Para defender esta tesis, Moya contextualiza el programa kantiano dentro del marco de discusión, desarrollado en el seno de la emergente embriología, entre la epigénesis y la preformación. A Moya le parece muy claro que Kant adoptó una postura favorable a la teoría epigenética, de acuerdo con la cual la morfogénesis de los organismos no está preformada en la dotación genética, sino que “los órganos de los animales adultos emergen de un modo progresivo a partir de formas inicialmente indiferenciadas” (ibid., p. 127). Sobre esta base, Popper, y con él también Moya, reivindican un modelo bioconstructivista, según el cual a través de su interacción con el medio los sistemas biológicos pueden “ganar estructura” y complejidad. Como el resto de los sistemas, también la mente humana “tiene capacidad para hacer emerger ciertas reglas o formas a priori” a través de la interacción con su entorno. Por eso las ciencias de la vida, y en concreto la embriología, habrían aportado a Kant, según esta lectura naturalista, la base empírica para entender cómo los elementos trascendentales no son sino un resultado más de la propia historia natural. “En el fondo”, dice Moya hacia el final de su trabajo, “difícilmente un producto de la naturaleza, como es la mente y sus facultades, puede no adecuarse, al menos parcialmente, a aquello de lo que simplemente es parte” (ibid., p. 149).

2.3. Kant y la Teoría Crítica: Adorno, Apel y Habermas

El primero de los tres teóricos críticos en que se estudian las conexiones con el programa kantiano es Theodor Adorno, y de ello se encarga Sergio Sevilla. Como gran conocedor de la obra adorniana, Sevilla rastrea el diálogo con Kant en la Dialéctica negativa. La interpretación que ofrece Adorno de la teoría kantiana de la razón aparece íntimamente vinculada con el análisis histórico de su época, es decir, de la Ilustración. En este sentido, tal y como muestra Sevilla, para Adorno el estudio de la teoría kantiana de la racionalidad sirve a los objetivos de una comprensión de las contradicciones asociadas a la racionalización social moderna.

Como es sabido, Adorno cree que la idea kantiana de un límite del conocimiento válido basado en la experiencia mutila la percepción de lo heterogéneo, es decir, de lo no reductible a concepto y a su uso instrumental. Por eso la operación del criticismo kantiano no solo acaba con la metafísica, sino en realidad con toda forma de conocimiento que, a diferencia del conocimiento científico, “no se legitime en términos de control tecnológico” (Sevilla, 2020, p. 174). Esta operación se basa en una separación entre las regiones de lo sensible y lo inteligible, separación que termina por hacer de la sensibilidad una “víctima” del entendimiento. En la interpretación de Sevilla, Adorno se posicionaría en favor del carácter no reductible de la experiencia a concepto, de suerte que habría de ser posible dar con una articulación diferente, no reductiva, de lo sensible y lo inteligible. Este carácter no reductible de la experiencia a concepto explica que, a ojos de Adorno, la categoría de la “verdad” no deba quedar limitada al ámbito científico, sino que deba considerarse también la posibilidad de la verdad en el arte y la filosofía (ibid., p. 186).

FILAS DADAS
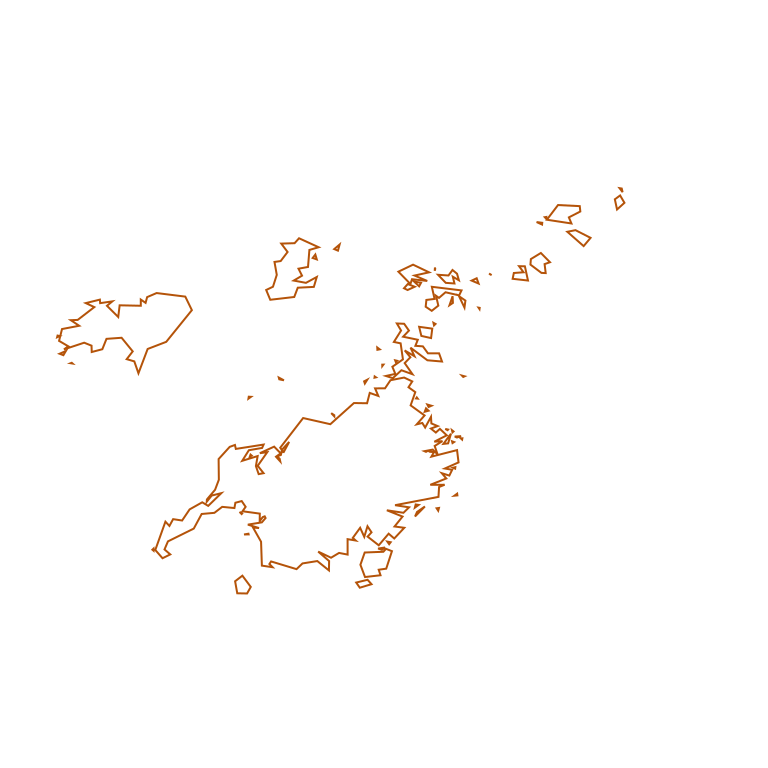 the district of Balboa, Panama, rotated 69°
{"feature_id": "35544464B8680648562753", "entity_name": "Balboa", "entity_type": "district", "adm_level": 2, "iso_a3": "PAN", "parent_name": "Panama", "parent_adm1": "", "projection": "natural_earth1", "projection_center": [-78.983, 8.439], "detail": "fine", "context": "isolated", "style": "outline", "palette": "amber", "viewbox_px": 768, "rotation_deg": 69, "n_neighbors": 0, "source": "geoboundaries", "source_scale": "gbopen_adm2", "svg_char_len": 6219}
<svg xmlns="http://www.w3.org/2000/svg" viewBox="0 0 768 768"><g transform="rotate(69 384 384)"><path d="M391.5,545.6L387.5,545.0L387.4,550.6L394.8,565.3L414.2,572.5L422.2,579.6L428.3,590.7L430.4,591.7L426.4,584.8L427.6,575.0L434.8,591.8L429.3,596.1L431.4,610.4L439.1,621.4L434.6,629.3L439.6,635.2L434.2,637.4L457.0,657.0L467.3,653.2L466.5,644.6L459.8,648.2L453.5,642.1L450.8,613.4L440.0,600.8L443.5,588.5L440.7,579.1L446.2,568.1L441.6,565.3L442.3,558.8L449.1,557.2L452.1,561.7L460.5,546.4L467.5,549.2L464.8,544.9L464.8,542.8L466.7,542.6L469.4,547.6L466.5,561.5L473.7,552.3L471.1,557.7L487.2,555.3L509.8,563.1L515.1,553.7L511.0,555.5L509.2,553.0L525.5,532.0L522.3,524.4L525.4,509.7L538.3,502.2L529.6,498.7L516.9,505.5L527.2,495.7L525.6,486.5L530.2,479.1L515.8,473.6L520.0,466.5L516.5,468.3L509.7,457.8L519.6,457.2L510.9,450.4L518.0,448.8L520.6,454.0L532.7,446.7L525.4,433.3L531.9,429.8L525.5,416.6L520.8,425.2L514.4,414.2L502.9,426.6L511.2,412.0L508.1,404.8L501.1,417.1L508.9,373.6L499.9,369.5L499.8,363.5L494.7,376.9L494.5,359.7L488.0,362.0L492.9,355.8L488.5,351.1L484.7,357.5L483.9,342.5L471.9,339.5L468.8,365.8L465.5,361.7L463.7,365.5L462.1,366.8L462.4,369.1L461.2,370.3L462.7,362.0L468.9,359.2L460.0,358.9L458.3,349.9L455.9,357.7L454.4,343.8L445.9,347.9L447.9,353.0L442.4,356.2L442.5,349.0L437.8,353.9L431.5,351.9L439.4,361.2L434.1,362.2L433.4,367.9L427.9,357.4L413.5,366.8L402.8,357.7L395.8,362.3L391.7,356.7L385.2,362.9L382.8,376.6L388.4,384.6L384.9,393.9L393.1,393.6L387.2,400.5L395.9,406.7L391.0,418.9L402.3,448.5L386.8,471.7L406.3,503.7L409.9,502.8L408.3,501.9L404.1,493.3L411.6,502.0L410.4,503.8L413.3,505.7L413.2,509.8L416.4,508.2L419.1,508.6L413.2,510.9L411.7,505.3L403.1,509.0L404.1,524.7L405.8,517.4L415.1,531.2L424.1,528.4L423.2,533.3L414.7,533.0L406.0,527.8L404.9,543.9L397.4,533.9L400.0,520.7L397.4,518.1L391.5,545.6ZM246.2,536.9L231.2,538.2L217.6,563.7L218.0,574.0L222.8,577.5L218.0,580.8L223.8,583.0L215.8,602.6L226.2,608.1L211.7,614.6L209.5,608.0L206.8,620.0L203.4,619.0L201.6,633.4L208.4,626.9L214.4,647.0L212.2,653.5L220.4,647.7L217.3,664.9L227.3,671.9L235.7,665.2L237.0,670.4L238.0,649.1L243.4,643.3L249.4,645.4L250.6,634.5L242.4,626.9L246.8,612.4L263.5,606.9L268.6,615.3L273.4,609.0L286.0,609.4L266.6,592.1L266.6,572.2L246.2,536.9ZM232.9,396.0L217.5,411.1L220.5,417.0L216.1,429.6L226.2,426.7L232.2,436.4L230.8,442.5L243.7,445.0L253.4,452.8L254.0,460.3L264.6,460.0L270.6,436.6L263.2,430.0L268.2,414.7L260.0,408.4L261.6,420.6L255.1,431.2L253.5,421.7L245.7,422.5L247.5,413.0L232.1,405.6L232.9,396.0ZM383.8,321.8L375.1,321.6L371.1,332.0L362.8,334.2L359.6,341.0L354.8,336.6L346.7,349.2L343.1,341.6L335.0,343.6L332.1,350.3L340.2,348.9L348.3,359.7L352.0,353.9L367.8,357.5L370.9,370.0L378.6,369.8L377.2,379.3L381.7,373.7L377.4,362.8L385.1,353.9L371.9,357.2L368.5,349.8L360.1,352.6L369.0,345.6L359.6,346.2L377.4,335.0L383.8,321.8ZM557.2,448.1L542.9,436.5L538.6,441.2L540.4,444.7L534.4,462.4L544.3,470.8L557.4,470.9L561.3,455.8L555.5,455.5L557.2,448.1ZM288.1,137.5L279.3,157.4L289.0,173.1L301.3,151.5L294.7,151.7L293.3,138.9L288.1,137.5ZM295.9,301.9L283.0,314.1L284.3,330.3L300.1,323.5L296.2,320.3L303.3,306.7L293.7,316.6L295.9,301.9ZM320.4,293.7L328.2,282.1L324.4,278.1L310.4,304.5L322.7,306.3L320.7,314.3L326.8,317.4L332.8,313.2L330.3,305.2L320.3,303.8L323.3,301.8L320.4,293.7ZM329.8,185.4L317.9,190.6L320.0,202.1L325.0,204.5L336.7,197.2L338.4,193.3L329.6,191.1L329.8,185.4ZM525.7,581.1L512.2,584.9L514.8,593.7L526.8,596.0L530.5,586.9L525.7,581.1ZM314.0,276.9L307.2,276.3L302.1,279.2L305.8,284.9L301.4,294.4L311.7,290.1L315.4,282.2L308.5,281.3L314.0,276.9ZM321.6,138.8L309.0,150.1L307.6,158.3L326.8,148.2L321.6,138.8ZM358.0,323.6L349.6,319.1L343.2,330.7L352.5,331.9L358.0,323.6ZM339.0,212.5L324.6,210.3L322.4,215.7L329.7,213.7L326.9,223.0L331.9,226.2L339.0,212.5ZM301.0,94.6L292.6,96.0L294.3,102.3L304.6,103.9L301.0,94.6ZM566.4,467.4L560.9,469.5L559.4,481.1L565.5,479.6L566.4,467.4ZM341.5,281.5L335.3,278.1L328.9,282.5L341.5,281.5ZM243.0,379.2L237.9,375.5L240.2,382.1L243.0,379.2ZM462.4,345.4L454.4,339.3L461.2,350.0L462.4,345.4ZM301.8,331.0L304.7,328.3L304.2,320.5L299.2,326.0L301.8,331.0ZM324.1,259.7L318.5,259.6L318.9,265.1L324.1,259.7ZM287.5,183.5L291.8,179.3L290.2,178.5L287.5,183.5ZM518.8,402.5L513.0,389.7L515.3,399.0L518.8,402.5ZM333.0,290.6L326.6,288.5L333.9,294.6L333.0,290.6ZM305.4,316.2L302.8,313.2L299.1,319.2L305.4,316.2ZM242.2,673.0L239.2,669.2L239.5,676.0L242.2,673.0ZM458.4,336.8L460.1,335.1L460.3,330.7L458.4,336.8ZM243.6,402.1L238.5,401.7L240.8,405.4L243.6,402.1ZM376.7,401.7L374.0,398.1L374.4,401.6L376.7,401.7ZM342.1,480.1L344.7,476.1L340.3,479.9L342.1,480.1ZM538.0,445.3L537.0,441.6L535.5,448.5L538.0,445.3ZM396.4,442.0L395.3,441.6L392.3,443.7L396.4,442.0ZM513.5,358.3L514.3,355.4L512.6,355.0L513.5,358.3ZM349.1,515.8L348.3,512.8L347.4,514.8L349.1,515.8ZM424.5,355.9L424.9,352.0L421.8,353.5L424.5,355.9ZM532.3,437.4L535.4,436.6L534.1,434.5L532.3,437.4ZM418.7,350.9L421.4,350.6L421.3,347.5L418.7,350.9ZM507.8,397.6L510.5,399.5L509.3,395.0L507.8,397.6ZM290.4,92.5L286.7,92.0L285.6,93.9L290.4,92.5ZM518.9,379.4L521.7,378.8L519.4,377.1L518.9,379.4ZM347.2,316.3L346.4,314.4L344.6,315.9L347.2,316.3ZM474.3,568.6L475.9,564.3L475.2,564.2L474.3,568.6ZM451.5,337.1L453.7,337.4L453.2,336.1L451.5,337.1ZM350.1,375.6L347.5,377.2L349.7,377.9L350.1,375.6ZM461.9,341.0L463.7,341.2L463.3,339.4L461.9,341.0ZM454.0,562.8L451.7,564.7L454.4,563.5L454.0,562.8ZM486.9,349.5L488.5,347.9L487.2,347.2L486.9,349.5ZM223.2,672.4L223.0,669.6L221.8,671.4L223.2,672.4ZM296.5,296.1L294.9,294.9L293.5,294.7L296.5,296.1ZM462.3,331.8L463.9,331.0L462.8,330.3L462.3,331.8ZM365.3,378.7L366.7,379.2L365.7,377.6L365.3,378.7ZM404.1,308.2L405.8,307.5L405.7,306.0L404.1,308.2ZM318.5,246.3L319.7,245.6L320.9,244.5L318.5,246.3ZM403.6,535.2L403.4,533.2L402.1,533.9L403.6,535.2ZM447.9,342.9L449.9,341.2L449.5,340.5L447.9,342.9ZM252.3,669.1L253.3,667.4L252.3,667.9L252.3,669.1ZM365.9,365.1L367.6,365.1L367.0,363.5L365.9,365.1ZM408.3,358.2L409.0,359.2L409.7,357.8L408.3,358.2ZM374.9,389.1L373.6,390.0L374.7,390.6L374.9,389.1ZM455.7,659.6L457.0,658.9L455.1,658.2L455.7,659.6ZM346.6,268.4L348.3,268.0L347.2,267.4L346.6,268.4ZM287.7,173.4L286.2,172.6L285.9,174.1L287.7,173.4Z" fill="none" stroke="#b45309" stroke-width="2"/></g></svg>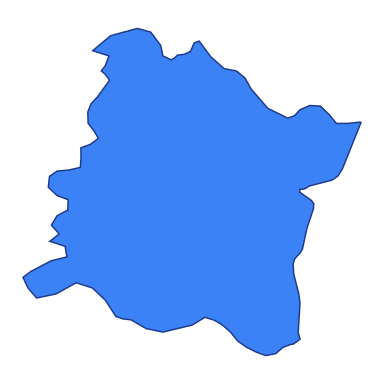 map outline of Varna (Equal Earth projection)
{"feature_id": "BGR-2260", "entity_name": "Varna", "entity_type": "Province", "adm_level": 1, "iso_a3": "BGR", "parent_name": "Bulgaria", "parent_adm1": "", "projection": "equal_earth", "projection_center": [27.58, 43.197], "detail": "fine", "context": "isolated", "style": "filled", "palette": "blue", "viewbox_px": 384, "rotation_deg": 0, "n_neighbors": 0, "source": "natural_earth", "source_scale": "10m", "svg_char_len": 1360}
<svg xmlns="http://www.w3.org/2000/svg" viewBox="0 0 384 384"><path d="M361.0,122.5L342.4,168.9L337.9,176.0L332.0,180.1L309.2,186.0L305.4,188.5L303.1,189.2L299.8,189.2L299.8,192.2L311.5,200.5L313.8,203.9L313.4,209.0L307.0,228.0L302.4,249.2L300.0,253.2L297.1,256.1L294.5,259.2L293.1,264.1L293.7,273.9L298.8,293.9L300.0,302.9L298.2,332.6L300.1,339.1L293.4,344.1L291.0,344.3L282.9,347.4L275.8,353.6L265.8,355.6L256.0,352.0L246.6,347.3L237.9,341.2L230.7,332.4L222.6,325.1L214.0,320.1L204.9,317.3L192.3,325.0L162.8,332.1L146.2,328.6L130.9,319.8L123.1,318.9L115.9,316.5L105.4,300.3L92.3,287.9L76.0,282.8L56.0,293.9L36.6,298.0L28.0,288.1L23.0,277.3L30.9,271.4L51.1,260.8L66.9,256.9L65.1,246.3L49.8,241.3L59.2,233.9L51.4,225.2L57.0,215.8L67.8,210.0L68.1,199.7L57.0,195.5L48.3,187.2L49.5,176.4L57.1,171.1L68.8,170.0L80.3,167.4L81.0,158.8L80.9,147.8L90.1,144.5L98.4,138.3L93.9,130.8L88.1,123.2L87.8,112.2L90.9,104.0L97.6,96.7L109.5,80.3L105.3,74.3L101.3,70.9L105.3,65.7L109.0,55.9L92.7,50.7L110.6,35.7L137.5,28.4L150.7,32.1L160.7,45.4L162.9,55.9L171.2,59.8L174.8,57.8L177.4,55.1L184.2,54.3L190.6,51.3L194.1,43.0L199.2,41.1L210.8,56.8L224.1,68.6L236.5,71.0L245.1,78.2L251.2,89.1L267.8,108.3L287.6,118.1L294.4,115.8L299.9,109.8L309.7,105.5L320.3,106.1L329.5,114.9L336.4,123.4L348.2,123.4L359.9,122.1L361.0,122.5Z" fill="#3b82f6" stroke="#1e3a8a" stroke-width="1.5"/></svg>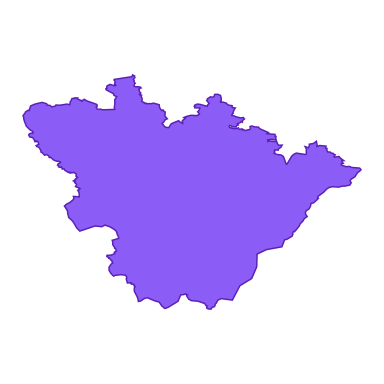 the district of Loughrea Lea-5, Galway, Ireland
{"feature_id": "5873133B84872998039455", "entity_name": "Loughrea Lea-5", "entity_type": "district", "adm_level": 2, "iso_a3": "IRL", "parent_name": "Ireland", "parent_adm1": "Galway", "projection": "robinson", "projection_center": [-8.446, 53.152], "detail": "fine", "context": "isolated", "style": "filled", "palette": "violet", "viewbox_px": 384, "rotation_deg": 0, "n_neighbors": 0, "source": "geoboundaries", "source_scale": "gbopen_adm2", "svg_char_len": 5934}
<svg xmlns="http://www.w3.org/2000/svg" viewBox="0 0 384 384"><path d="M351.3,182.6L350.3,181.6L350.1,180.6L351.0,179.3L354.9,176.8L357.3,173.0L360.5,170.4L361.0,169.7L359.7,168.1L351.4,167.4L349.6,166.4L346.0,166.7L341.4,165.0L341.5,163.5L343.2,163.3L342.1,161.8L341.9,160.7L343.7,160.6L340.5,158.2L339.0,156.5L334.4,157.2L334.0,156.7L335.2,154.8L333.6,154.2L333.2,153.4L331.2,153.1L330.4,152.1L327.7,151.9L326.8,150.3L327.0,148.5L325.6,148.1L326.0,146.1L319.7,145.5L316.9,146.5L317.1,144.9L316.4,141.3L313.4,143.5L309.3,144.2L309.4,145.2L308.6,147.8L305.1,146.6L306.5,149.3L306.2,150.8L306.4,153.6L305.6,154.5L296.3,153.1L294.1,154.1L291.8,156.0L287.0,164.1L286.2,164.2L283.8,157.4L283.1,156.2L280.9,154.9L277.3,154.5L274.1,153.5L274.4,152.3L274.7,152.3L274.4,150.7L274.9,150.7L275.0,149.8L278.1,150.2L278.2,149.3L280.9,147.3L282.1,145.1L278.8,145.3L277.5,143.8L276.5,141.0L275.0,141.6L268.9,141.1L267.9,141.6L267.7,139.8L271.1,139.4L276.1,139.8L275.7,138.4L276.0,136.4L275.1,136.3L275.0,134.4L267.0,133.7L268.4,132.5L259.9,128.8L258.4,127.1L254.7,126.9L252.0,126.0L250.0,126.5L250.4,128.4L250.0,129.3L245.0,130.6L243.6,129.6L242.3,129.9L242.1,128.9L239.6,129.3L238.9,129.0L238.4,127.8L236.5,128.7L232.9,128.5L229.7,127.5L229.2,126.6L229.5,125.6L230.8,125.6L232.1,126.6L236.1,127.0L236.6,125.5L238.4,124.9L237.5,123.7L240.1,122.7L241.0,121.7L242.4,122.2L242.4,120.7L244.5,118.9L243.2,117.5L240.8,117.9L236.5,116.9L233.5,115.7L231.8,115.5L232.5,113.6L233.3,113.1L233.0,112.5L234.3,109.4L235.3,108.0L232.3,107.5L232.0,106.8L232.3,105.9L231.9,105.6L228.9,105.2L227.3,104.4L226.5,103.2L223.0,102.1L220.6,102.3L220.6,101.0L221.2,100.9L221.2,98.1L220.5,95.4L217.8,94.3L214.7,94.4L213.9,96.7L212.6,97.2L210.5,96.8L207.3,98.9L207.2,99.9L206.7,100.6L209.1,103.4L207.6,105.0L207.2,106.3L199.7,104.3L197.1,104.1L194.7,105.2L194.3,106.2L194.9,106.3L194.7,107.8L199.9,108.0L199.1,110.4L197.6,111.8L199.5,113.9L198.5,114.8L196.9,115.6L191.1,115.3L187.2,116.2L184.1,117.4L184.9,117.7L184.3,117.9L185.1,118.6L182.5,120.5L182.3,121.1L182.7,123.3L180.0,122.0L178.6,120.7L171.3,123.7L168.7,127.7L165.1,127.1L162.1,123.4L163.6,122.2L165.3,119.6L167.3,118.8L164.9,116.0L165.2,112.0L164.0,111.3L163.0,109.9L161.7,110.6L159.6,107.7L159.2,104.7L153.4,103.1L151.8,103.6L146.1,103.7L146.1,103.2L144.3,103.2L144.2,102.5L141.8,101.5L142.2,99.6L141.9,97.8L141.1,96.4L141.6,95.2L139.6,94.8L139.4,94.4L140.3,93.9L140.8,93.0L140.0,92.5L139.0,89.9L139.4,89.2L138.9,89.0L139.6,88.1L141.1,87.9L140.7,87.3L138.4,86.7L135.5,86.8L134.0,86.0L134.7,83.5L135.2,83.2L134.0,81.7L134.2,80.3L133.4,79.5L134.2,78.1L134.9,77.7L134.4,76.9L134.7,76.0L132.7,74.9L131.8,76.7L114.2,79.4L114.0,80.0L115.1,81.4L114.6,84.4L115.4,84.7L115.7,85.4L114.2,85.7L110.1,84.4L107.3,85.7L106.6,87.0L107.0,88.2L105.9,88.7L106.1,89.8L113.5,93.7L114.0,95.4L116.8,96.7L114.8,99.5L114.8,104.1L114.3,107.5L114.8,109.4L102.8,109.8L100.8,109.2L97.6,109.2L96.8,108.8L96.2,107.1L96.9,107.0L97.2,105.8L97.0,104.7L96.3,104.2L86.6,100.8L84.3,99.3L84.0,99.9L82.4,100.3L82.6,100.6L81.8,101.3L80.8,100.4L77.4,98.9L77.8,98.0L74.8,97.8L74.5,98.3L72.1,98.5L71.6,99.2L71.3,100.4L70.3,101.6L69.8,104.7L66.9,104.1L60.0,105.2L55.9,105.0L55.4,106.0L51.8,106.9L49.9,105.4L47.0,105.1L47.0,104.2L46.3,103.6L41.9,102.4L35.0,104.1L30.6,105.9L29.2,110.5L28.2,110.2L25.5,111.9L25.0,113.1L23.0,115.8L23.8,117.6L23.7,118.6L24.3,120.9L26.4,126.2L29.9,129.8L32.2,131.0L33.2,132.6L32.6,133.4L31.0,133.1L29.4,133.9L28.8,134.6L28.9,135.6L30.0,137.1L32.6,137.5L34.5,140.2L34.7,141.4L36.2,140.9L36.5,141.1L36.1,141.6L37.8,141.5L38.8,144.3L36.1,145.6L36.7,146.4L39.1,147.5L40.9,150.7L41.0,152.1L42.2,152.6L44.5,155.2L46.5,154.6L48.7,155.8L49.1,156.7L49.0,157.1L49.6,157.6L50.7,157.3L53.6,160.0L56.7,161.3L58.3,161.2L60.3,161.9L60.4,162.8L58.3,163.6L57.5,165.1L58.5,165.9L58.6,166.9L60.4,167.4L61.4,166.8L62.3,169.1L63.9,168.7L64.8,170.2L68.4,172.5L69.7,172.1L69.7,172.9L70.8,173.1L71.7,172.5L72.7,172.8L73.7,172.3L76.1,174.0L76.3,174.9L75.9,176.1L77.5,177.3L76.9,177.6L76.4,178.8L75.6,178.7L74.6,180.3L74.0,180.5L74.4,180.9L74.1,181.0L74.8,181.2L74.3,181.5L75.1,182.3L74.8,182.7L76.4,184.0L76.5,184.9L75.5,186.6L79.7,188.3L79.3,188.7L79.6,188.9L78.9,189.2L79.1,189.9L77.8,190.3L79.1,192.8L79.3,196.8L73.4,196.4L73.9,198.3L72.9,200.0L69.6,202.6L66.7,204.0L64.4,206.0L67.4,210.6L67.8,213.9L68.8,217.6L72.0,220.5L73.7,222.7L76.7,227.9L79.8,231.1L95.0,226.0L101.8,226.7L105.0,225.1L109.9,226.8L114.2,229.4L116.3,231.2L117.5,235.1L118.5,236.9L118.6,238.4L112.2,240.3L112.6,241.0L112.8,244.8L114.5,247.4L114.6,248.2L115.3,248.4L115.8,249.2L116.4,250.9L114.3,252.3L114.7,253.7L110.7,255.2L107.1,255.3L106.7,256.1L107.1,256.7L108.8,257.6L108.7,258.3L109.6,258.4L111.0,260.2L112.0,260.7L112.0,262.0L112.8,262.9L111.0,264.3L109.0,267.3L109.1,270.5L111.0,273.5L113.5,276.1L115.4,275.3L120.9,274.7L125.3,275.2L126.8,277.2L126.8,277.8L126.2,278.9L127.4,283.0L131.0,282.7L131.2,282.8L130.8,283.5L131.3,284.1L133.9,284.4L134.2,286.1L135.2,286.5L134.4,287.7L134.2,288.9L134.4,291.4L137.2,296.8L138.1,299.4L138.3,301.4L140.6,301.1L144.0,298.7L147.2,297.7L154.9,300.9L159.2,302.1L161.7,305.8L164.8,308.5L168.0,307.4L178.0,301.3L180.7,294.9L183.6,294.6L185.8,293.9L186.7,294.5L186.3,294.5L186.9,296.3L188.8,299.3L191.6,300.7L197.9,301.2L204.7,303.5L205.7,305.2L207.2,306.1L206.7,307.0L206.8,308.2L208.5,309.0L211.1,309.1L212.4,307.0L213.8,307.0L214.7,306.3L215.5,303.8L216.3,303.1L217.8,300.2L221.2,298.6L232.4,300.1L239.9,285.7L251.7,278.5L256.7,266.9L257.1,254.1L266.5,249.6L281.9,246.8L284.6,239.8L287.1,239.2L292.2,236.1L292.9,234.2L292.6,233.1L292.9,232.3L294.0,231.4L294.5,231.7L297.0,228.8L299.3,225.9L300.2,223.8L302.9,221.1L304.3,218.6L307.2,216.6L305.6,214.2L305.4,212.3L306.4,210.6L309.0,209.0L310.4,206.5L311.1,203.4L313.5,202.9L316.8,200.0L318.5,198.2L317.6,197.5L317.7,196.6L323.6,192.3L326.6,189.1L329.3,187.4L332.5,186.7L338.8,187.1L342.6,186.1L344.9,186.1L349.8,185.1L351.3,182.6Z" fill="#8b5cf6" stroke="#5b21b6" stroke-width="1.5"/></svg>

PROBLEMA PLANTEADO 1
Responde según el texto sobre Kant y sus intérpretes:
(a) ¿Por qué teoría, según Moya, se inclinó Kant en la discusión entre epigénesis y preformación?
(b) ¿En qué obra de Adorno rastrea Sevilla el diálogo con Kant?
(c) Además del ámbito científico, ¿en qué ámbitos debe considerarse la posibilidad de la verdad a ojos de Adorno?
PROBLEMA PLANTEADO 2
Prolonga el texto sobre Kant y la Teoría Crítica a partir de su última oración.

RESPUESTA DEL EJERCICIO 1
(a) Por la teoría epigenética.
(b) En la Dialéctica negativa.
(c) En el arte y la filosofía.

RESPUESTA DEL EJERCICIO 2
Las apropiaciones de Kant emprendidas por la denominada “segunda generación” de la Escuela de Frankfurt resultan sin duda muy diferentes. Aunque solamente con muchas reservas cabe incluir a Karl-Otto Apel dentro de esta categoría (véase Ortega-Esquembre, 2019), el estudio de la conexión de su pensamiento con el modelo de Kant resulta del mayor interés, tal y como se encarga de probar Norberto Smilg. Smilg sabe que Apel, como el resto de los autores analizados en el volumen, no es un neokantiano. Su interés no pasa tanto por revitalizar el programa kantiano, como por transformarlo a fin de seguir aprovechando sus réditos teóricos para dar cuenta de problemas presentes. Este aprovechamiento de Kant opera tanto en el ámbito de la filosofía teórica, donde Apel elabora una teoría consensual de la verdad y una antropología del conocimiento (véase, respectivamente, Apel, 1991a, pp. 137-145; 1985), como en el ámbito de la filosofía práctica, donde elabora una ética discursiva (cf. Apel, 1991b, pp. 147-184). Para esta transformación, Apel, inserto en los denominados “giro lingüístico” y “giro pragmático” en los que por la misma época participaban también autores como Jürgen Habermas o Richard Rorty, hace del lenguaje el centro mismo de la racionalidad.

Smilg analiza cómo la concepción hermenéutico-trascendental del lenguaje sirve a los fines de una transformación de la filosofía kantiana. Frente a las comprensiones semanticistas del lenguaje, Apel reivindica, alineándose aquí con Martin Heidegger, el uso del lenguaje como apertura de sentido y producción de mundo. Asimismo, el lenguaje posee una dimensión esencialmente pragmática y pública. Esta comprensión del lenguaje permite a Apel superar el denominado “solipsismo metódico” típico de la filosofía de la conciencia culminada con Kant. El punto de partida, tanto de la fundamentación del conocimiento científico como de la fundamentación de las normas moral-jurídicas, ya no es un sujeto introspectivo, sino una comunidad de comunicación. Saltando así de Heidegger a Peirce, Apel considera posible “transformar la representación en mi conciencia de Kant por la representación de los signos de lo real”, es decir, por “la unidad del acuerdo acerca del conocimiento de algo como algo”, que sería “la síntesis fundamentadora de la validez pública del acuerdo” (Smilg, 2020, p. 204).

Este gesto de intersubjetivización o lingüistización del kantismo es el mismo que ha operado Jürgen Habermas en los terrenos de la epistemología —teoría consensual de la verdad y teoría de los intereses del conocimiento—, la filosofía moral —ética discursiva—, la filosofía social —teoría de la acción comunicativa— y la filosofía jurídica y política —teoría discursiva del derecho y política deliberativa—. En su incisivo trabajo, Manuel Jiménez se ocupa de este último elemento del modelo habermasiano, es decir, de la filosofía del derecho. La tesis de Jiménez es muy clara: aunque Habermas ha pretendido reformular la teoría del derecho kantiana a fin de resolver algunos de sus problemas, su modelo resulta menos satisfactorio que el modelo original de Kant.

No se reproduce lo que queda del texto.